WHILE comparing Urdu literature written in India and Pakistan, it is a commonly held view that as far as creative writings are concerned Pakistan has outdone India, but when it comes to research and critical works, Indian scholars have been a bit ahead of their counterparts across the border.

This was the perception at least until a decade ago. While there has never been any dearth of good creative writers and poets in India, here in Pakistan, we, too, have been able to produce a good deal of decent research and critical works. So it has been a good contest. But now one feels that both India and Pakistan have not been able to live up to their reputations and during a couple of past decades or so the standards have suffered from a visible lapse. A general fall in standards of education and especially deterioration in standards of teaching of Urdu at universities is to blame.

Another interesting debate that often ensues from informal discussion among academics is that whether or not the better part of Urdu research has been carried out and published by individuals who had never been associated with any university. Be it India or Pakistan, some of the best examples of Urdu’s research works have been produced outside the universities and colleges, some scholars opine. Some of our great researchers, they say, had never been part of any faculty. For instance, in India, Qazi Abdul Wadood and Imtiaz Ali Khan Arshi, considered among the greatest researchers of Urdu, were not associated with any university. Rasheed Hasan Khan was indeed associated with a university, but he was not part of faculty and was assigned some work much below his calibre and erudition. Malik Ram, another Indian scholar, did not teach, but he as a researcher is well-known.

Similarly, in Pakistan many scholars who had earned name and fame in research had never taught at any university or college. They include some awe-inspiring names, such as Afsar Amrohvi, Sakhawat Mirza, Ghulam Rasool Mehr, Kalbe Ali Khan Faiq, Khalilur Rahman Dawoodi, Sheikh Muhammad Ikram, Mushfiq Khwaja, Qudrat Naqvi, Ikram Chughtai, Shanul Haq Haqqee and many more. Though Jameel Jalibi had become Karachi University’s vice chancellor, he had no previous exposure to working or teaching at any university.

Likewise, Agha Iftikhar Husain, a researcher who brought to light works on Urdu carried out by European scholars, began teaching at a Islamabad university only after retirement and he had done almost his entire research work while working as a civil servant. And all these names prove that both in India and Pakistan, research work done outside universities is much better.

Some other academics feel that Indian and Pakistani scholars who remained associated with universities have produced very fine research work. For example, in India, they say, we find scholars who did research at universities include Abdus Sattar Siddiqi, Abdul Qadir Sravari, Noorul Hasan Naqvi, Masood Hasan Rizvi Adeeb, Hanif Naqvi, Gopi Chand Narang, Masood Hussain Khan, Gian Chand Jain, Syeda Jaffer, and many others.

In Pakistan, too, we can find some of the best researchers at universities and they include, for example, Ghulam Mustafa Khan, Syed Abdullah, Abul Lais Siddiqi, Farman Fatehpuri, Iftikhar Ahmed Siddiqi, Ghulam Husain Zulfiqar, Waheed Qureshi, Ibadat Barelvi, Ayoob Qadri, Najmul Islam and, in recent times, Tehseen Firqai, Rafiuddin Hashmi, Moinuddin Aqeel and Tabassum Kashmiri.

In addition, there are some researchers who had been associated with universities for quite some time before or after joining some other organisation and among them are giants such as Moulvi Abdul, Hafiz Mahmood Sherani and Shaukat Sabzwari, to name but a few.

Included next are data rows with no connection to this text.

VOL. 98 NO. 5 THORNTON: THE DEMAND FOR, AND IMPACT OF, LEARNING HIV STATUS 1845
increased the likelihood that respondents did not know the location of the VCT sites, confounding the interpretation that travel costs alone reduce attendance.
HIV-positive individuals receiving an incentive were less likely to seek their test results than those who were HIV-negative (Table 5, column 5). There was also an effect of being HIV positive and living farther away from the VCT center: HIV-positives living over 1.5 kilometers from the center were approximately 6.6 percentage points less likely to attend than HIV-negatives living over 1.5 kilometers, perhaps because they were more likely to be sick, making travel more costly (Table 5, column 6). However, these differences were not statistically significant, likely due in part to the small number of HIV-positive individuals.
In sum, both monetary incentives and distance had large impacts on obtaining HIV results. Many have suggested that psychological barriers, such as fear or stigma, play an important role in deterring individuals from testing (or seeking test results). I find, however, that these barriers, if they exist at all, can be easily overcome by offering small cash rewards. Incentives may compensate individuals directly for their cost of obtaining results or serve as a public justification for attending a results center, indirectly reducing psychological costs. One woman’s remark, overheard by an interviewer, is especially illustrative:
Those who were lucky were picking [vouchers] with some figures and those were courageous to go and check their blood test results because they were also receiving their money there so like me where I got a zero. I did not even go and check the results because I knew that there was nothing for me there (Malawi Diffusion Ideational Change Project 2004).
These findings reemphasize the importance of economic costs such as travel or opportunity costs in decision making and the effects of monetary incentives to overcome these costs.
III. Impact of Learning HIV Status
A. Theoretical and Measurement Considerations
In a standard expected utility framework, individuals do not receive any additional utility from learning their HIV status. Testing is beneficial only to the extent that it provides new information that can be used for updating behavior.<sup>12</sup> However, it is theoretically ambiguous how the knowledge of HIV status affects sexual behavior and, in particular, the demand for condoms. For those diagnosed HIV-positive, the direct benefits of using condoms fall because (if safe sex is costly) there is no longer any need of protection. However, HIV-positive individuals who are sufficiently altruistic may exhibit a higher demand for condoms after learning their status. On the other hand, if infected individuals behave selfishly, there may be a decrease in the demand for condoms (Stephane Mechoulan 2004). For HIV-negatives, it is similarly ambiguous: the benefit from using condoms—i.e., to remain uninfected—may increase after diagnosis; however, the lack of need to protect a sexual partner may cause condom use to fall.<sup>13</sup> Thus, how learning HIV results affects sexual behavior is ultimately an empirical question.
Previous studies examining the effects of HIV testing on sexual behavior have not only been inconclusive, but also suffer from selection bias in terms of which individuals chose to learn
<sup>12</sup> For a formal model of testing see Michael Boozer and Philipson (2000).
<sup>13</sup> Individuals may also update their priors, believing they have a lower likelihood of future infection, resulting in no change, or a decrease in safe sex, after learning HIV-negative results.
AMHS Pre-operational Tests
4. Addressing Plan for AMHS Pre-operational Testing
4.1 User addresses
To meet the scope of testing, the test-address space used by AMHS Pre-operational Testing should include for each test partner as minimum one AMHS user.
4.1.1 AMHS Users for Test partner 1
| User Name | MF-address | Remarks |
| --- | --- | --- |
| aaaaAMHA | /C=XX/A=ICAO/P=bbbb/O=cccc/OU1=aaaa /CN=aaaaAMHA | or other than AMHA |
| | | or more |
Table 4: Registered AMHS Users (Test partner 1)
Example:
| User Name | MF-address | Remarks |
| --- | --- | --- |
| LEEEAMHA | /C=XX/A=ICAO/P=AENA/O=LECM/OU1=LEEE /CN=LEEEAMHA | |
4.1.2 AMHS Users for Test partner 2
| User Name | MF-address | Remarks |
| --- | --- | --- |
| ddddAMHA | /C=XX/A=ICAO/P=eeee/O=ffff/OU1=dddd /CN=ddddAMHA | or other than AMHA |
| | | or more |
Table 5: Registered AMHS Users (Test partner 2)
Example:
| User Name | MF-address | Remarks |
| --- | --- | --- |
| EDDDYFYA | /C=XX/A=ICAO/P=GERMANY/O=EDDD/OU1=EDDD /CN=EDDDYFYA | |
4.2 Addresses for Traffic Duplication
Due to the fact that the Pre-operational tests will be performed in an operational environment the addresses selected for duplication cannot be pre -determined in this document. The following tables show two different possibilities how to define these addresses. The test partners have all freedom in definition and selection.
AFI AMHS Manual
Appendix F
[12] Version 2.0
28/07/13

So we find bigwigs both in and away from universities are too close to call. But with an outbreak of a pandemic disease known as ‘MPhil/ PhD programme’ about a decade ago at our universities, we have witnessed a tangible lapse in standards of Urdu research. Those who had been associated with our universities in distant or recent past carried out research because it was their passion. They did not intend to get any promotion on the basis of their research work. Their sincerity and genuine scholarship produced amazing results.

But now, the faculty members at our universities write research papers just to meet the criterion for promotion laid down by the Higher Education Commission. We can name many university teachers who quit research, even reading, once they were made professors. So one can conclude that our researchers in past, either teaching at a university or otherwise, felt research was a reward itself and did not seek any worldly reward. Now our universities lag behind in Urdu research because research is not a passion, but just a means of promotion.

In India too, standards of Urdu research have been falling and some shockingly substandard PhD dissertations have been written there in recent years, albeit younger researchers in Pakistan, too, are not far behind.